1. 程式人生 > >What every programmer should know about memory (Part 2-0) 譯

What every programmer should know about memory (Part 2-0) 譯

What Every Programmer Should Know About Memory Ulrich Drepper Red Hat, Inc. [email protected] November 21, 2007

2 Commodity Hardware Today

Understanding commodity hardware is important because specialized hardware is in retreat. Scaling these days is most often achieved horizontally instead of vertically, meaning today it is more cost-effective to use many smaller, connected commodity computers instead of a few really large and exceptionally fast (and expensive) systems. This is the case because fast and inexpensive network hardware is widely available. There are still situations where the large specialized systems have their place and these systems still provide a business opportunity, but the overall market is dwarfed by the commodity hardware market. Red Hat, as of 2007, expects that for future products, the “standard building blocks” for most data centers will be a computer with up to four sockets, each filled with a quad core CPU that, in the case of Intel CPUs, will be hyper-threaded. {Hyper-threading enables a single processor core to be used for two or more concurrent executions with just a little extra hardware.

} This means the standard system in the data center will have up to 64 virtual processors. Bigger machines will be supported, but the quad socket, quad CPU core case is currently thought to be the sweet spot and most optimizations are targeted for such machines.

Large differences exist in the structure of commodity computers. That said, we will cover more than 90% of such hardware by concentrating on the most important differences. Note that these technical details tend to change rapidly, so the reader is advised to take the date of this writing into account.

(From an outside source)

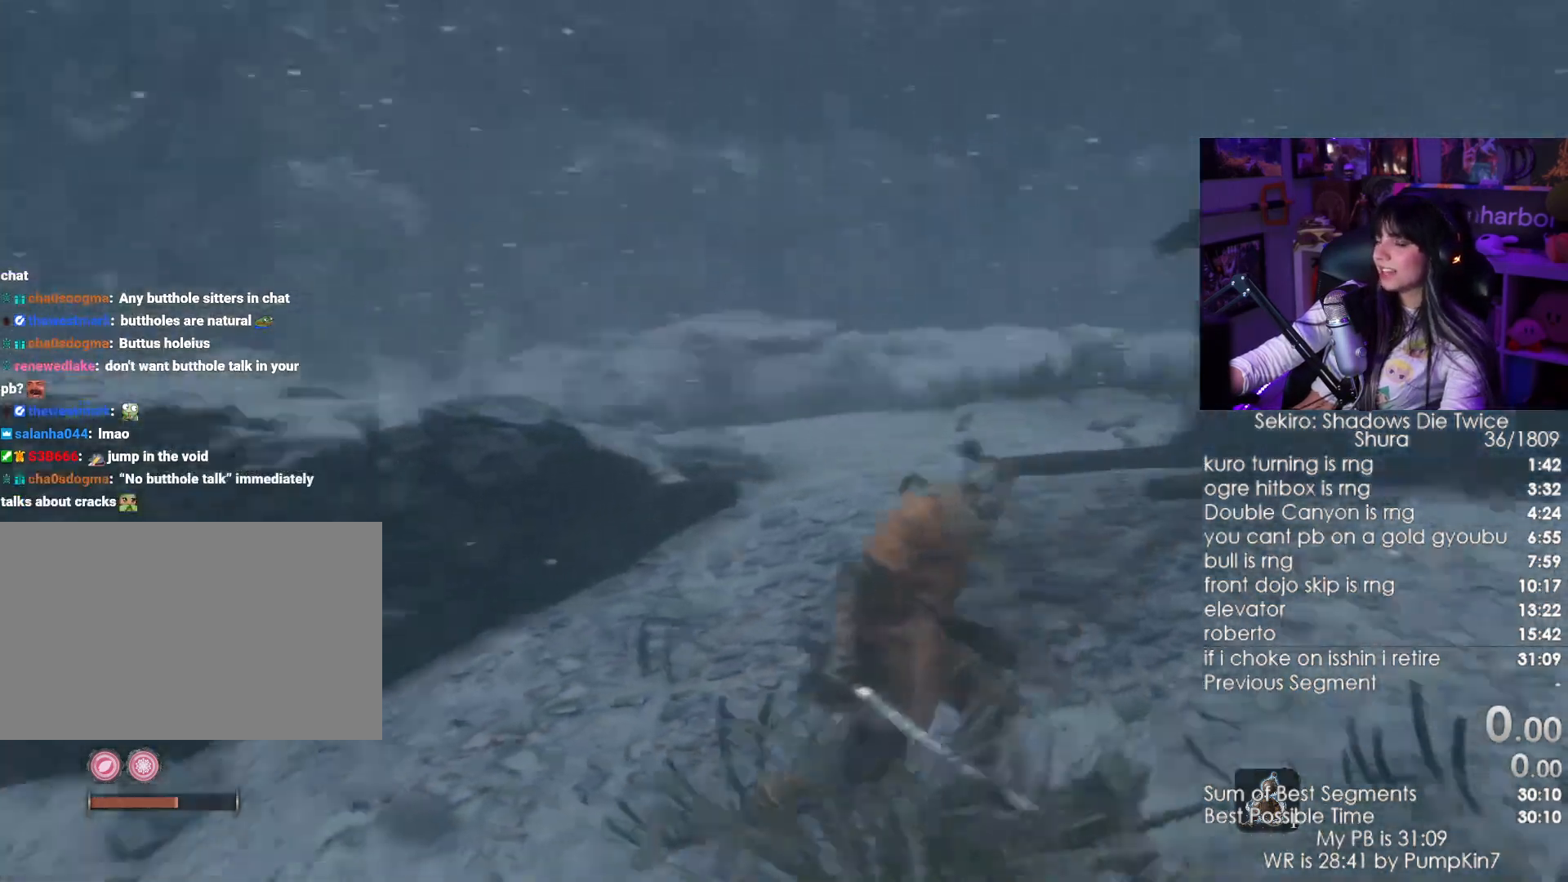
{"keys": [], "mouse": [], "events": [[117, "w", "down"], [300, "w", "up"]]}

Over the years the personal computers and smaller servers standardized on a chipset with two parts: the Northbridge and Southbridge. Figure 2.1 shows this structure.

Figure 2.1: Structure with Northbridge and Southbridge

All CPUs (two in the previous example, but there can be more) are connected via a common bus (the Front Side Bus, FSB) to the Northbridge. The Northbridge contains, among other things, the memory controller, and its implementation determines the type of RAM chips used for the computer. Different types of RAM, such as DRAM, Rambus, and SDRAM, require different memory controllers.

To reach all other system devices, the Northbridge must communicate with the Southbridge. The Southbridge, often referred to as the I/O bridge, handles communication with devices through a variety of different buses. Today the PCI, PCI Express, SATA, and USB buses are of most importance, but PATA, IEEE 1394, serial, and parallel ports are also supported by the Southbridge. Older systems had AGP slots which were attached to the Northbridge. This was done for performance reasons related to insufficiently fast connections between the Northbridge and Southbridge. However, today the PCI-E slots are all connected to the Southbridge.

Such a system structure has a number of noteworthy consequences:

  • All data communication from one CPU to another must travel over the same bus used to communicate with the Northbridge.
  • All communication with RAM must pass through the Northbridge.
  • The RAM has only a single port. {We will not discuss multi-port RAM in this document as this type of RAM is not found in commodity hardware, at least not in places where the programmer has access to it. It can be found in specialized hardware such as network routers which depend on utmost speed.}
  • Communication between a CPU and a device attached to the Southbridge is routed through the Northbridge.

A couple of bottlenecks are immediately apparent in this design. One such bottleneck involves access to RAM for devices. In the earliest days of the PC, all communication with devices on either bridge had to pass through the CPU, negatively impacting overall system performance. To work around this problem some devices became capable of direct memory access (DMA). DMA allows devices, with the help of the Northbridge, to store and receive data in RAM directly without the intervention of the CPU (and its inherent performance cost). Today all high-performance devices attached to any of the buses can utilize DMA. While this greatly reduces the workload on the CPU, it also creates contention for the bandwidth of the Northbridge as DMA requests compete with RAM access from the CPUs. This problem, therefore, must to be taken into account.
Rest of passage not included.